Elle ramassa encore quelques bogues sans prendre le temps de les ouvrir et elle frotta ses doigts douloureux les uns contre les autres en considérant sa récolte. Les châtaignes formaient un petit monticule si joli qu’elle ne put résister à l’envie d’y plonger les mains pour sentir la douceur soyeuse des coques brunes puis elle empoigna les brancards. Elle était fière d’elle et se sentait capable de tout. Elle défia une seconde du regard le sillon qu’elle allait remonter et jeta un dernier coup d’oeil vers la rivière qui s’embrumait. Aussitôt elle se figea : au loin une forme noire et longue progressait, suivant le bas du champ en direction de la forêt. Elle resta immobile, cherchant à mieux voir et soudain elle comprit : c’était des loups qui, marchant les uns derrière les autres, semblaient une seule masse compacte. Ils avançaient vite et régulièrement comme s’ils glissaient. Elle retint son souffle. Il faisait sombre maintenant, s’ils continuaient à longer la rivière, ils pouvaient passer sans la voir et entrer dans la forêt deux cents mètres plus bas. Il fallait surtout ne pas bouger et espérer qu’ils ne la sentiraient pas. Elle resta droite, terrifiée, serrant de toutes ses forces les poignées de bois de la brouette qu’elle n’osait pas reposer et cherchant des yeux un arbre où se réfugier.

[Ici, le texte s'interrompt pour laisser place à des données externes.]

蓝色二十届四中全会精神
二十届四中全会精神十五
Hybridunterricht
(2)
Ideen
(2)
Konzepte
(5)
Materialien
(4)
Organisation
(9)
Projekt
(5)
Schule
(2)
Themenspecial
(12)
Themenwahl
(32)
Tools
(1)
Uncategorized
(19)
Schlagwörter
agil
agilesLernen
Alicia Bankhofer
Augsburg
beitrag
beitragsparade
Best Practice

Ils avançaient. Quelques mètres encore et ils seraient dans le bois. Elle serait sauvée. L’un d’entre eux était déjà masqué par des fourrés de la lisière quand le dernier de la file leva la tête, s’arrêta et regarda dans sa direction. Les autres en firent autant. Celui qui était entré dans le sous-bois réapparut et tous les cinq restèrent la fixer un instant, jaugeant le danger ou l’intérêt qu’elle pouvait représenter pour eux. Puis en ordre dispersé, ils se mirent lentement en marche vers elle, prirent peu à peu le trot et remontèrent la pente par bonds souples le long des sillons.